**WORK INSTRUCTION**. Nothing may be left out or changed. Print every entry.

**SUPPLIED DATA**.
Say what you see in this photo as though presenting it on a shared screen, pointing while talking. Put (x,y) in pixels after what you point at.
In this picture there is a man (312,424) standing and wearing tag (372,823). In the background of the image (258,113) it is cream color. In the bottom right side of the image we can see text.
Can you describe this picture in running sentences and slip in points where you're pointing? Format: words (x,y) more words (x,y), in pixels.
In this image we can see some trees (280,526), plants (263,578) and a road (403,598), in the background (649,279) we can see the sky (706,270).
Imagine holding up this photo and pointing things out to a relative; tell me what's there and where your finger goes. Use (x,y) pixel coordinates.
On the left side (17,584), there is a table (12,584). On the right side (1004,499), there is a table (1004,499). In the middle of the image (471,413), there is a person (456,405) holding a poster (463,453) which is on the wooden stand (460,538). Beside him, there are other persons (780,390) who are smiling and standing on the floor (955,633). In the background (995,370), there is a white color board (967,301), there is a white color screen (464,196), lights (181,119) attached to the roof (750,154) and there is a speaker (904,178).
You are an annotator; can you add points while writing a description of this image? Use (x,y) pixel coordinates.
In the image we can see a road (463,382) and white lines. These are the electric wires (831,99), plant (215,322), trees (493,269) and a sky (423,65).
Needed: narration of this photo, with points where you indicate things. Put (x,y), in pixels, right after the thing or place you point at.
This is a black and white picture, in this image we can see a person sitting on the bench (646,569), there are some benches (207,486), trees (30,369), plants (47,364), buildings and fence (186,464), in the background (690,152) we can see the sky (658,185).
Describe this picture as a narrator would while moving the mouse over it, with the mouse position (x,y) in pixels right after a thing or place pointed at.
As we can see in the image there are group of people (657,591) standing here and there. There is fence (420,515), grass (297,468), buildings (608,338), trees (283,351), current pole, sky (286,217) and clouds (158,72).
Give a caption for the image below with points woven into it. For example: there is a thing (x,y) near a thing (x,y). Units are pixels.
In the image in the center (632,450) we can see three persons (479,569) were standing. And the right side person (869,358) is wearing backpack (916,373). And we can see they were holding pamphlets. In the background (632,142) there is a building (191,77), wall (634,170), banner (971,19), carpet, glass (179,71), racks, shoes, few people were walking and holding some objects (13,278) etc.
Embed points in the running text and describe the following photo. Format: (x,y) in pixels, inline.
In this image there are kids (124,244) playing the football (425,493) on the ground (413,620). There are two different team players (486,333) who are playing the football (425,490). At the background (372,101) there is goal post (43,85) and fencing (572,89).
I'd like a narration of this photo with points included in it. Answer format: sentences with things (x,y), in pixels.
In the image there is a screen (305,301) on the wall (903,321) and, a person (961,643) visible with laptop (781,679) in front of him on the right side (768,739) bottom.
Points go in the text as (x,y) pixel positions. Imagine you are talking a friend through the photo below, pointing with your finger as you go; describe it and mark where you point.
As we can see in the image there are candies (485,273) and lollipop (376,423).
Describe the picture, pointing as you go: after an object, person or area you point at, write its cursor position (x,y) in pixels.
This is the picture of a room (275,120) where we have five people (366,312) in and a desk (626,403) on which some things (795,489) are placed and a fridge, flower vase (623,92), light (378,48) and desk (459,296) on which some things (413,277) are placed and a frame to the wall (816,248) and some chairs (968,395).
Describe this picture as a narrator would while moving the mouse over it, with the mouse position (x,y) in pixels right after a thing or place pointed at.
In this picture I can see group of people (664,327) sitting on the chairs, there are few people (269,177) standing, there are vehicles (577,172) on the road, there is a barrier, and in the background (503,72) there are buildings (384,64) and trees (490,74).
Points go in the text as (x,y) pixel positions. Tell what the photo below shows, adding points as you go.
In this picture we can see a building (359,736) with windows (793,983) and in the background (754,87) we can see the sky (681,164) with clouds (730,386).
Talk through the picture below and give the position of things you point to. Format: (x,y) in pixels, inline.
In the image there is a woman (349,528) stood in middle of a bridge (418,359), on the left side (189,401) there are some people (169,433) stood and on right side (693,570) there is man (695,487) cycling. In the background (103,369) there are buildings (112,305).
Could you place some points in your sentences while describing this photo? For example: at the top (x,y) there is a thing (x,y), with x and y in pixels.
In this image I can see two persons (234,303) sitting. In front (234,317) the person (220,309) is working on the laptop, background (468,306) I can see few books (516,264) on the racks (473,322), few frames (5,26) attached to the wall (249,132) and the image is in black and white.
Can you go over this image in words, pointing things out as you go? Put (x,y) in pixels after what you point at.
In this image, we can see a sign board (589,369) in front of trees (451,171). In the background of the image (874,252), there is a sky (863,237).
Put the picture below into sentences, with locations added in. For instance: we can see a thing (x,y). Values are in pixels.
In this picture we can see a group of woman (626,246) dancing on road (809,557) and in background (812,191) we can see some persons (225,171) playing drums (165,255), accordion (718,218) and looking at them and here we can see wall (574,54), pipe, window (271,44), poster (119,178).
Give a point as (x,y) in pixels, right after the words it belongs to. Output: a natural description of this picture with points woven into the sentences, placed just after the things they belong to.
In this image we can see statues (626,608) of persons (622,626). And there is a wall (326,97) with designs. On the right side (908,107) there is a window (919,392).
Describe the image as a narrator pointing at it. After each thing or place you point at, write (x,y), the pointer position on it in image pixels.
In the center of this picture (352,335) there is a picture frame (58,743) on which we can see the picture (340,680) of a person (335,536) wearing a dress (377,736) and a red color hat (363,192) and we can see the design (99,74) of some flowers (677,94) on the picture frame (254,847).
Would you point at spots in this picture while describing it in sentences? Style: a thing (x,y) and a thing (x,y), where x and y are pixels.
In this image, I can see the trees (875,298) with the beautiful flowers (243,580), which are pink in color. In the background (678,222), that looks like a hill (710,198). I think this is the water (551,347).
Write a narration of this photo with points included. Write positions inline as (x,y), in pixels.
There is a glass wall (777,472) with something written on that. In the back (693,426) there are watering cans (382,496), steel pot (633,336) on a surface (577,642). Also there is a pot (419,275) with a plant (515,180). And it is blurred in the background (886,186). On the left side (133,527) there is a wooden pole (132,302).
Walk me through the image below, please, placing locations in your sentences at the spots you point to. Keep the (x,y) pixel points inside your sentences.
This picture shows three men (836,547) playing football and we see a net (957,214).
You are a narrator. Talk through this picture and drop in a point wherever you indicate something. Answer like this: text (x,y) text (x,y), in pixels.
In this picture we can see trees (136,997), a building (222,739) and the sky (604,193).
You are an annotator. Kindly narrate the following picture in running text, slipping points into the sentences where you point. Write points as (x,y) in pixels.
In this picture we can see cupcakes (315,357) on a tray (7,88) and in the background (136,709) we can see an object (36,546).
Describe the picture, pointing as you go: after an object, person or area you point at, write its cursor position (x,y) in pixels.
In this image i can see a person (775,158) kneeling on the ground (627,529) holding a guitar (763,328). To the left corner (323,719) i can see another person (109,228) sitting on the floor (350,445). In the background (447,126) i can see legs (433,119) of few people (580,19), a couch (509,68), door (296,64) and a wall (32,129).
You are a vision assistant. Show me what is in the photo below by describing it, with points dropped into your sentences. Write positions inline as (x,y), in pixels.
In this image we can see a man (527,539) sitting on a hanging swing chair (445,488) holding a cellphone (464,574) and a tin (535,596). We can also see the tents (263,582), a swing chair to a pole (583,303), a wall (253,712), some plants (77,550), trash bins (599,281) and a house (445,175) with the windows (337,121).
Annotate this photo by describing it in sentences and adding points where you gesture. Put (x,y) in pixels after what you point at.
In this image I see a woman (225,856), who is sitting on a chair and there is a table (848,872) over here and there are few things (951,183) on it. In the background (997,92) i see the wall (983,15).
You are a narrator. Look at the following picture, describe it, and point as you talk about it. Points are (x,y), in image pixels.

**TASK OUTPUT**.
Say what you see in this photo as though presenting it on a shared screen, pointing while talking. Put (x,y) in pixels after what you point at.
In this picture there is a man (312,424) standing and wearing tag (372,823). In the background of the image (258,113) it is cream color. In the bottom right side of the image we can see text.
Can you describe this picture in running sentences and slip in points where you're pointing? Format: words (x,y) more words (x,y), in pixels.
In this image we can see some trees (280,526), plants (263,578) and a road (403,598), in the background (649,279) we can see the sky (706,270).
Imagine holding up this photo and pointing things out to a relative; tell me what's there and where your finger goes. Use (x,y) pixel coordinates.
On the left side (17,584), there is a table (12,584). On the right side (1004,499), there is a table (1004,499). In the middle of the image (471,413), there is a person (456,405) holding a poster (463,453) which is on the wooden stand (460,538). Beside him, there are other persons (780,390) who are smiling and standing on the floor (955,633). In the background (995,370), there is a white color board (967,301), there is a white color screen (464,196), lights (181,119) attached to the roof (750,154) and there is a speaker (904,178).
You are an annotator; can you add points while writing a description of this image? Use (x,y) pixel coordinates.
In the image we can see a road (463,382) and white lines. These are the electric wires (831,99), plant (215,322), trees (493,269) and a sky (423,65).
Needed: narration of this photo, with points where you indicate things. Put (x,y), in pixels, right after the thing or place you point at.
This is a black and white picture, in this image we can see a person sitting on the bench (646,569), there are some benches (207,486), trees (30,369), plants (47,364), buildings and fence (186,464), in the background (690,152) we can see the sky (658,185).
Describe this picture as a narrator would while moving the mouse over it, with the mouse position (x,y) in pixels right after a thing or place pointed at.
As we can see in the image there are group of people (657,591) standing here and there. There is fence (420,515), grass (297,468), buildings (608,338), trees (283,351), current pole, sky (286,217) and clouds (158,72).
Give a caption for the image below with points woven into it. For example: there is a thing (x,y) near a thing (x,y). Units are pixels.
In the image in the center (632,450) we can see three persons (479,569) were standing. And the right side person (869,358) is wearing backpack (916,373). And we can see they were holding pamphlets. In the background (632,142) there is a building (191,77), wall (634,170), banner (971,19), carpet, glass (179,71), racks, shoes, few people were walking and holding some objects (13,278) etc.
Embed points in the running text and describe the following photo. Format: (x,y) in pixels, inline.
In this image there are kids (124,244) playing the football (425,493) on the ground (413,620). There are two different team players (486,333) who are playing the football (425,490). At the background (372,101) there is goal post (43,85) and fencing (572,89).
I'd like a narration of this photo with points included in it. Answer format: sentences with things (x,y), in pixels.
In the image there is a screen (305,301) on the wall (903,321) and, a person (961,643) visible with laptop (781,679) in front of him on the right side (768,739) bottom.
Points go in the text as (x,y) pixel positions. Imagine you are talking a friend through the photo below, pointing with your finger as you go; describe it and mark where you point.
As we can see in the image there are candies (485,273) and lollipop (376,423).
Describe the picture, pointing as you go: after an object, person or area you point at, write its cursor position (x,y) in pixels.
This is the picture of a room (275,120) where we have five people (366,312) in and a desk (626,403) on which some things (795,489) are placed and a fridge, flower vase (623,92), light (378,48) and desk (459,296) on which some things (413,277) are placed and a frame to the wall (816,248) and some chairs (968,395).
Describe this picture as a narrator would while moving the mouse over it, with the mouse position (x,y) in pixels right after a thing or place pointed at.
In this picture I can see group of people (664,327) sitting on the chairs, there are few people (269,177) standing, there are vehicles (577,172) on the road, there is a barrier, and in the background (503,72) there are buildings (384,64) and trees (490,74).
Points go in the text as (x,y) pixel positions. Tell what the photo below shows, adding points as you go.
In this picture we can see a building (359,736) with windows (793,983) and in the background (754,87) we can see the sky (681,164) with clouds (730,386).
Talk through the picture below and give the position of things you point to. Format: (x,y) in pixels, inline.
In the image there is a woman (349,528) stood in middle of a bridge (418,359), on the left side (189,401) there are some people (169,433) stood and on right side (693,570) there is man (695,487) cycling. In the background (103,369) there are buildings (112,305).
Could you place some points in your sentences while describing this photo? For example: at the top (x,y) there is a thing (x,y), with x and y in pixels.
In this image I can see two persons (234,303) sitting. In front (234,317) the person (220,309) is working on the laptop, background (468,306) I can see few books (516,264) on the racks (473,322), few frames (5,26) attached to the wall (249,132) and the image is in black and white.
Can you go over this image in words, pointing things out as you go? Put (x,y) in pixels after what you point at.
In this image, we can see a sign board (589,369) in front of trees (451,171). In the background of the image (874,252), there is a sky (863,237).
Put the picture below into sentences, with locations added in. For instance: we can see a thing (x,y). Values are in pixels.
In this picture we can see a group of woman (626,246) dancing on road (809,557) and in background (812,191) we can see some persons (225,171) playing drums (165,255), accordion (718,218) and looking at them and here we can see wall (574,54), pipe, window (271,44), poster (119,178).
Give a point as (x,y) in pixels, right after the words it belongs to. Output: a natural description of this picture with points woven into the sentences, placed just after the things they belong to.
In this image we can see statues (626,608) of persons (622,626). And there is a wall (326,97) with designs. On the right side (908,107) there is a window (919,392).
Describe the image as a narrator pointing at it. After each thing or place you point at, write (x,y), the pointer position on it in image pixels.
In the center of this picture (352,335) there is a picture frame (58,743) on which we can see the picture (340,680) of a person (335,536) wearing a dress (377,736) and a red color hat (363,192) and we can see the design (99,74) of some flowers (677,94) on the picture frame (254,847).
Would you point at spots in this picture while describing it in sentences? Style: a thing (x,y) and a thing (x,y), where x and y are pixels.
In this image, I can see the trees (875,298) with the beautiful flowers (243,580), which are pink in color. In the background (678,222), that looks like a hill (710,198). I think this is the water (551,347).
Write a narration of this photo with points included. Write positions inline as (x,y), in pixels.
There is a glass wall (777,472) with something written on that. In the back (693,426) there are watering cans (382,496), steel pot (633,336) on a surface (577,642). Also there is a pot (419,275) with a plant (515,180). And it is blurred in the background (886,186). On the left side (133,527) there is a wooden pole (132,302).
Walk me through the image below, please, placing locations in your sentences at the spots you point to. Keep the (x,y) pixel points inside your sentences.
This picture shows three men (836,547) playing football and we see a net (957,214).
You are a narrator. Talk through this picture and drop in a point wherever you indicate something. Answer like this: text (x,y) text (x,y), in pixels.
In this picture we can see trees (136,997), a building (222,739) and the sky (604,193).
You are an annotator. Kindly narrate the following picture in running text, slipping points into the sentences where you point. Write points as (x,y) in pixels.
In this picture we can see cupcakes (315,357) on a tray (7,88) and in the background (136,709) we can see an object (36,546).
Describe the picture, pointing as you go: after an object, person or area you point at, write its cursor position (x,y) in pixels.
In this image i can see a person (775,158) kneeling on the ground (627,529) holding a guitar (763,328). To the left corner (323,719) i can see another person (109,228) sitting on the floor (350,445). In the background (447,126) i can see legs (433,119) of few people (580,19), a couch (509,68), door (296,64) and a wall (32,129).
You are a vision assistant. Show me what is in the photo below by describing it, with points dropped into your sentences. Write positions inline as (x,y), in pixels.
In this image we can see a man (527,539) sitting on a hanging swing chair (445,488) holding a cellphone (464,574) and a tin (535,596). We can also see the tents (263,582), a swing chair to a pole (583,303), a wall (253,712), some plants (77,550), trash bins (599,281) and a house (445,175) with the windows (337,121).
Annotate this photo by describing it in sentences and adding points where you gesture. Put (x,y) in pixels after what you point at.
In this image I see a woman (225,856), who is sitting on a chair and there is a table (848,872) over here and there are few things (951,183) on it. In the background (997,92) i see the wall (983,15).
You are a narrator. Look at the following picture, describe it, and point as you talk about it. Points are (x,y), in image pixels.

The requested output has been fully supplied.